*Short task 1:* Reproduce the passage of the IRA arsenal piece from "Chris Thornton has" up to and including "by the RUC.", word for word.
*Short task 2:* For each statement, answer yes or no on whether it agrees with the IRA arsenal piece, and quote the words from the piece that settle it: (a) A commenter says a flame thrower was recovered in a weapons seizure by the RUC. (b) The attack on the Fermanagh border post killed three soldiers. (c) Public estimates put the IRA's ammunition at 300k rounds.

The breadth and depth of the IRA's arsenal

Chris Thornton has been ruminating on the fast moving events of Monday pm, and traces what details that actually did emerge despite the General’s concern to maintain a degree of secrecy. It included a flame thrower. I can’t remember that one ever reported being used!

  • fair_deal

    There is no example of a flame thrower being used but one was recovered in a weapons seizure by the RUC.

  • Blather

    A flame thrower was used in the late 80’s along with a heavy machine gun and van bomb in a co-ordinated attack attack against a Fermanagh border post. Two soldiers died, a number were injured and the post destroyed.

  • Blather

    A flame thrower was used in the late 80’s along with a heavy machine gun and van bomb in a co-ordinated attack attack against a Fermanagh border post. Two soldiers died, a number were injured and the post destroyed.

  • fair_deal

    i stand corrected. I remember the attack just didn’t realise they’d used a flame thrower

  • Robert Keogh

    The public estimates I have found claim the IRA had 300k rounds of ammunition and it is claimed they decommissioned 700k to 800k rounds. dC reckons that if they handed in that amount of ammo then they must have handed in all the guns because what is the point of having a gun without any ammo.

Dataset items:
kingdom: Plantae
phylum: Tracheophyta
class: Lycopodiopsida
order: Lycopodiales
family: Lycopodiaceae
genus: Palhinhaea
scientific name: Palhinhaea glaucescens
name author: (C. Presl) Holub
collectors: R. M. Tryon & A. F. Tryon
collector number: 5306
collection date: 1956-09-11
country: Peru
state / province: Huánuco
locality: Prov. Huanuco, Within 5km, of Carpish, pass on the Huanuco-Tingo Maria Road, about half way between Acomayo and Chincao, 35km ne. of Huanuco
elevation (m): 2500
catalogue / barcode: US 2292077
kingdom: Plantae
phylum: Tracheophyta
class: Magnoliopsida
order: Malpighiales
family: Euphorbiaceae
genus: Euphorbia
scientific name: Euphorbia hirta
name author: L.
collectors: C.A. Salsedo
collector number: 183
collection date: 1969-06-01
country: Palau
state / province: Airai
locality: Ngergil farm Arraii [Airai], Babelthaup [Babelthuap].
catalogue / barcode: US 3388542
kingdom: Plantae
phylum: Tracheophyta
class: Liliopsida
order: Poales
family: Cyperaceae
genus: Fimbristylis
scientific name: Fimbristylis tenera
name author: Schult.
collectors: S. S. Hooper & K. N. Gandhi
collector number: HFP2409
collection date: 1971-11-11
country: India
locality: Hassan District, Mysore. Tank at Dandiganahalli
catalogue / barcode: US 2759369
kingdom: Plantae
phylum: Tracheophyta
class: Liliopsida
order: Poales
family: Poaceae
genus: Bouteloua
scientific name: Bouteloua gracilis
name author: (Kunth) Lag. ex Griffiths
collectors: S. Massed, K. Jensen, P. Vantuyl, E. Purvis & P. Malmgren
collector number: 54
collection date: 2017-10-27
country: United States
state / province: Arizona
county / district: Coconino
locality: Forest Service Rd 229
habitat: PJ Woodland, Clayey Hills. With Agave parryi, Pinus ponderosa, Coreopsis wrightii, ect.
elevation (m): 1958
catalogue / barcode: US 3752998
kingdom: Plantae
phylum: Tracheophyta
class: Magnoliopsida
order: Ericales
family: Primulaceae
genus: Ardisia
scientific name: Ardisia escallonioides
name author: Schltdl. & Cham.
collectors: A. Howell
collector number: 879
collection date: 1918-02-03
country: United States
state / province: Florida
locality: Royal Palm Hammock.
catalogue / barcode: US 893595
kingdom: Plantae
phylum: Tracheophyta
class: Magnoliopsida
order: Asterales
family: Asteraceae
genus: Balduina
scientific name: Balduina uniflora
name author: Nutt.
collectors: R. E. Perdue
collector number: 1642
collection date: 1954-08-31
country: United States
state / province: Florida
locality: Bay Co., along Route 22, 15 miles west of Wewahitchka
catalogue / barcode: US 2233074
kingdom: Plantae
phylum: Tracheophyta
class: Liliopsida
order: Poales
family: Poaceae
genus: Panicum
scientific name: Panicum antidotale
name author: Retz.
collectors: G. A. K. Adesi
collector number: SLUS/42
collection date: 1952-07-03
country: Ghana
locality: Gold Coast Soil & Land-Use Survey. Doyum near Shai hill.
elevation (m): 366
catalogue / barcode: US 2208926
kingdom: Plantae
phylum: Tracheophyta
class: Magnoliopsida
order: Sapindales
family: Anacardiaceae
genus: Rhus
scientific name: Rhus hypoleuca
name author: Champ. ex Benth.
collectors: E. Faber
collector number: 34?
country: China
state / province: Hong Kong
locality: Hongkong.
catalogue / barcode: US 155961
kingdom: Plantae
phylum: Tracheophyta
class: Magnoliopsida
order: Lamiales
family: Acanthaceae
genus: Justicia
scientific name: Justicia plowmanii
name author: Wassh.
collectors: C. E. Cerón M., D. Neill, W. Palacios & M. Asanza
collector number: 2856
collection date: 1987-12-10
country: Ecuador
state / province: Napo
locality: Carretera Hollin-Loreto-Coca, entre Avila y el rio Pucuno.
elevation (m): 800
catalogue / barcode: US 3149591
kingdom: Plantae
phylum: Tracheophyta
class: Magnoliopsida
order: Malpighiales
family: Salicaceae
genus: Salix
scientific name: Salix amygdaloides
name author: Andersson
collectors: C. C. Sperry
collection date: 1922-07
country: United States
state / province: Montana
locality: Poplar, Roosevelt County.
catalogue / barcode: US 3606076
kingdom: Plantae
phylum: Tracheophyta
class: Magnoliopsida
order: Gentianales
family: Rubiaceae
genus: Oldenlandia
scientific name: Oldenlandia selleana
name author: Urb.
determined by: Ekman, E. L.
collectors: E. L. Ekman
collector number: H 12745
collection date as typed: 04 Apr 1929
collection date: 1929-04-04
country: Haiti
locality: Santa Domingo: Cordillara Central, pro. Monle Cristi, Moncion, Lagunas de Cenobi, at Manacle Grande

*Expected output 1:*
Chris Thornton has been ruminating on the fast moving events of Monday pm, and traces what details that actually did emerge despite the General’s concern to maintain a degree of secrecy. It included a flame thrower. I can’t remember that one ever reported being used!

  • fair_deal

    There is no example of a flame thrower being used but one was recovered in a weapons seizure by the RUC.

*Expected output 2:*
(a) Yes: "one was recovered in a weapons seizure by the RUC."
(b) No: "Two soldiers died"
(c) Yes: "The public estimates I have found claim the IRA had 300k rounds of ammunition"